"... even though anyone with a long memory, a love for history or access to Wikipedia knows how his life turns out. The escalation of the Vietnam War, and the failure to win in it or reach a negotiated settlement, drove Johnson to announce in March 1968 that he would not seek re-election. He lived just four years after leaving the White House, dying of a heart attack in January 1973, at age 64. 'As great as his (Caro’s) earlier books have been, this is the culmination, the one many of us have been waiting for,' [said] the journalist-historian David Maraniss.... 'Everything that came before leads to these years, all of LBJ’s work and all of Caro’s amazing reconstruction and assessment, when the world explodes at home and overseas and Johnson struggles with his powers, his beliefs, and his soul.'"
From
"Robert Caro writes, and waits, during the COVID-19 outbreak" (AP). Robert A. Caro is 84, and so many of us are counting on him to finish the last volume. If I had to name one old person in the world whose continuing to live is most important to me, it would be him. With or without the threat of coronavirus, I was thinking about him. He has a specific and huge task to finish. The last volume is the part of history that I remember enduring, that shaped my young life and my attitude toward my country. As the AP writer puts it, we all know generally what happened in those years, but that's so much less than what we will know when at long last we have Robert A. Caro's last volume.

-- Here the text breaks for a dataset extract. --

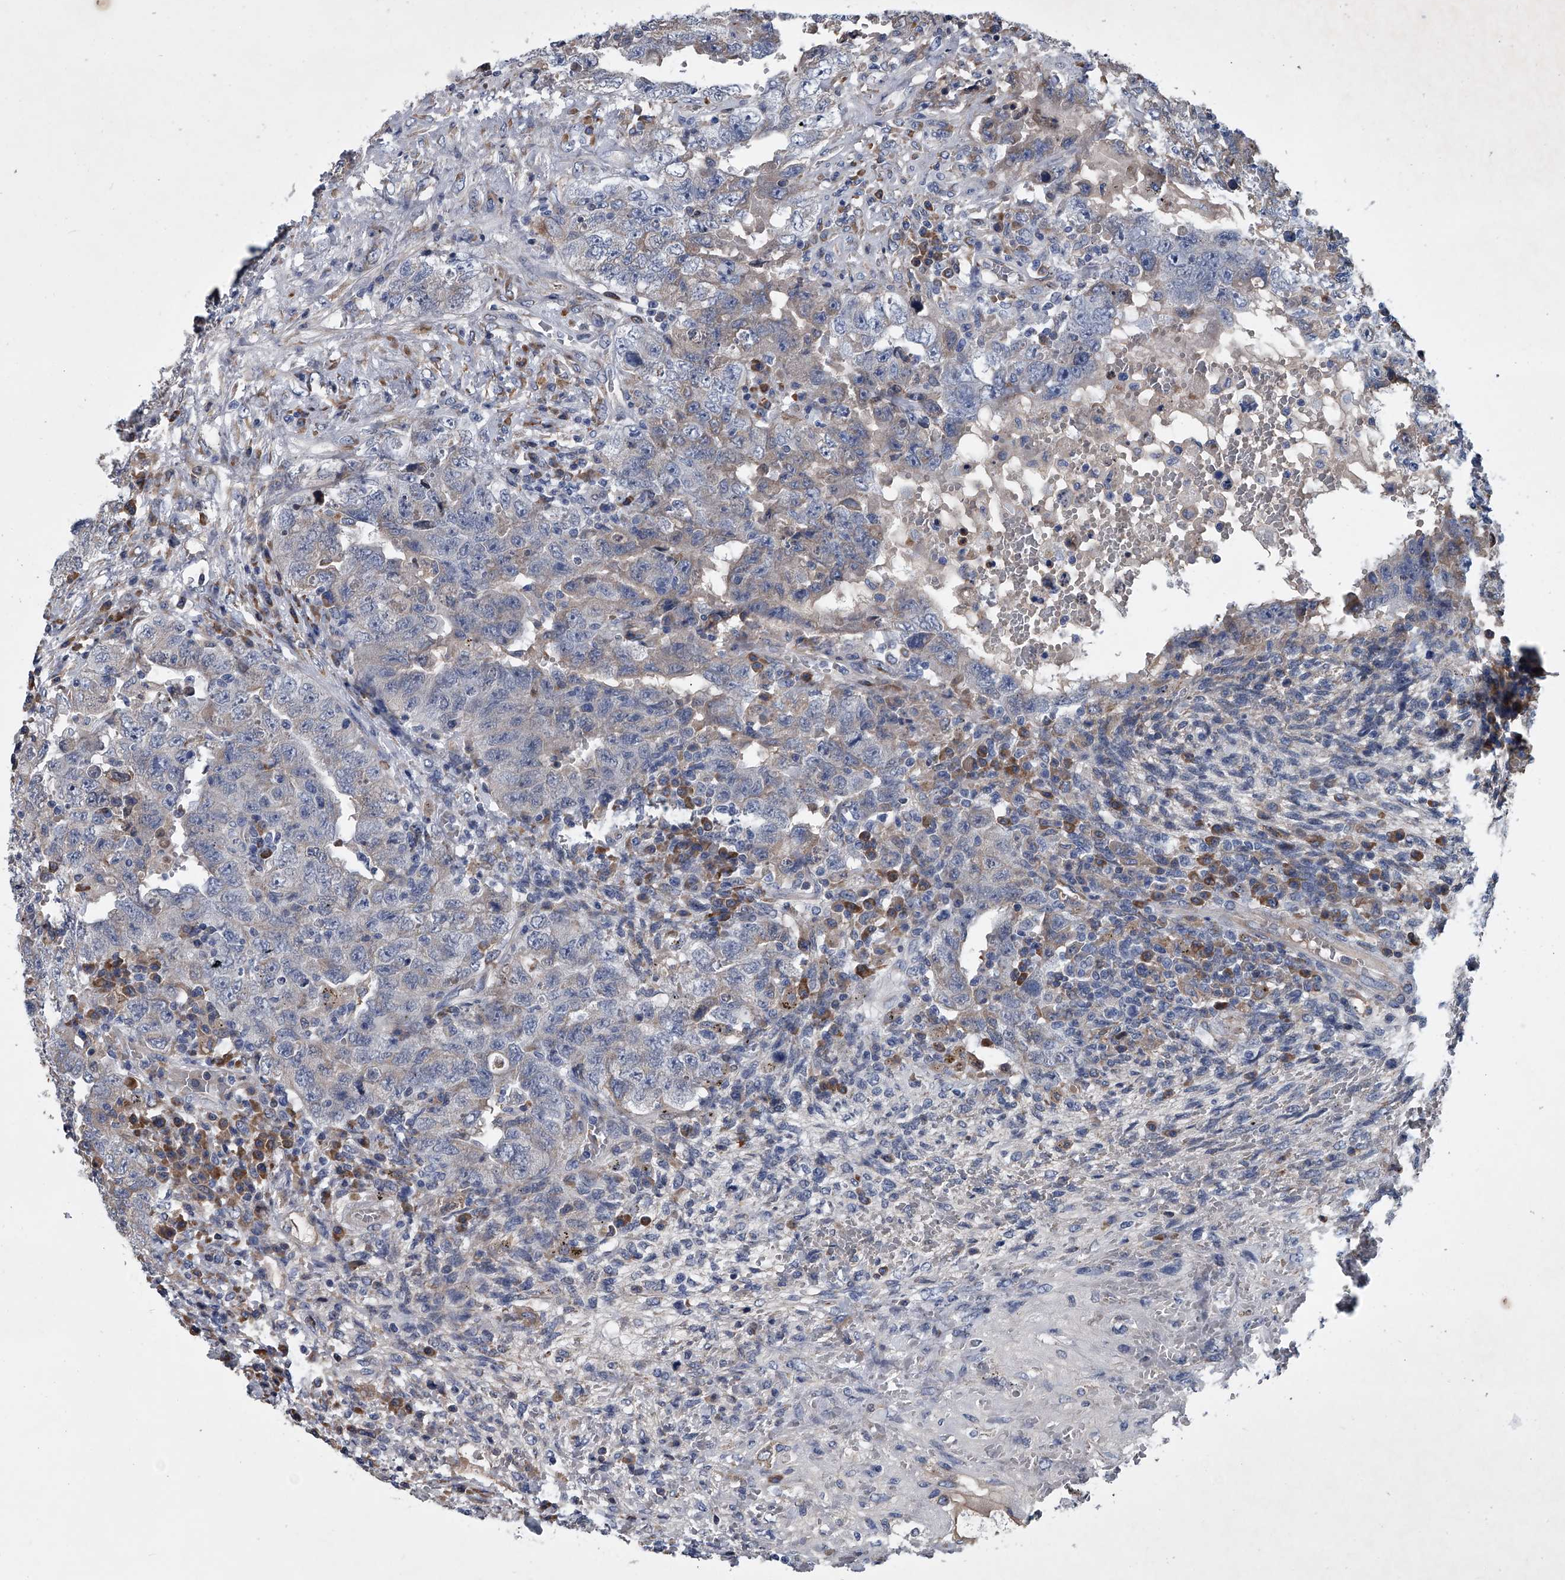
{"staining": {"intensity": "weak", "quantity": "<25%", "location": "cytoplasmic/membranous"}, "tissue": "testis cancer", "cell_type": "Tumor cells", "image_type": "cancer", "snomed": [{"axis": "morphology", "description": "Carcinoma, Embryonal, NOS"}, {"axis": "topography", "description": "Testis"}], "caption": "There is no significant positivity in tumor cells of testis cancer (embryonal carcinoma).", "gene": "ABCG1", "patient": {"sex": "male", "age": 26}}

So how is Robert A. Caro doing? He's in the hot spot, New York City. We're told he "rises early, walks to his office down the street, spends hours on the fifth and final volume of his Lyndon Johnson biography and enjoys a late-day stroll in Central Park with his wife, Ina, both of them wearing protective masks." We're told that he "jokes that he has a long history, like many writers, of social distancing." The Caros have "one of their children [to] bring them groceries." (Strange the way we use the word "children" to refer to adults.) The inability to travel is having some effect: "The historian had been hoping to visit Vietnam in March as part of his research for his Johnson book... [and h]e needs to [look] through some papers in the Johnson presidential library in Austin, Texas," but he can put them off. He's "immersed in one section of the last Johnson volume, set during 1967" that "is as long as many books."
Such a long writing project! It's been going on since the mid-1970s, since he was 40. Such a brilliant achievement. I do wish him well.
ADDED: I wrote "If I had to name one old person in the world whose continuing to live is most important to me, it would be him." I should have written something like "If I had to name one old person in the world outside of my
personal circle...." I myself am an "old person in the world"!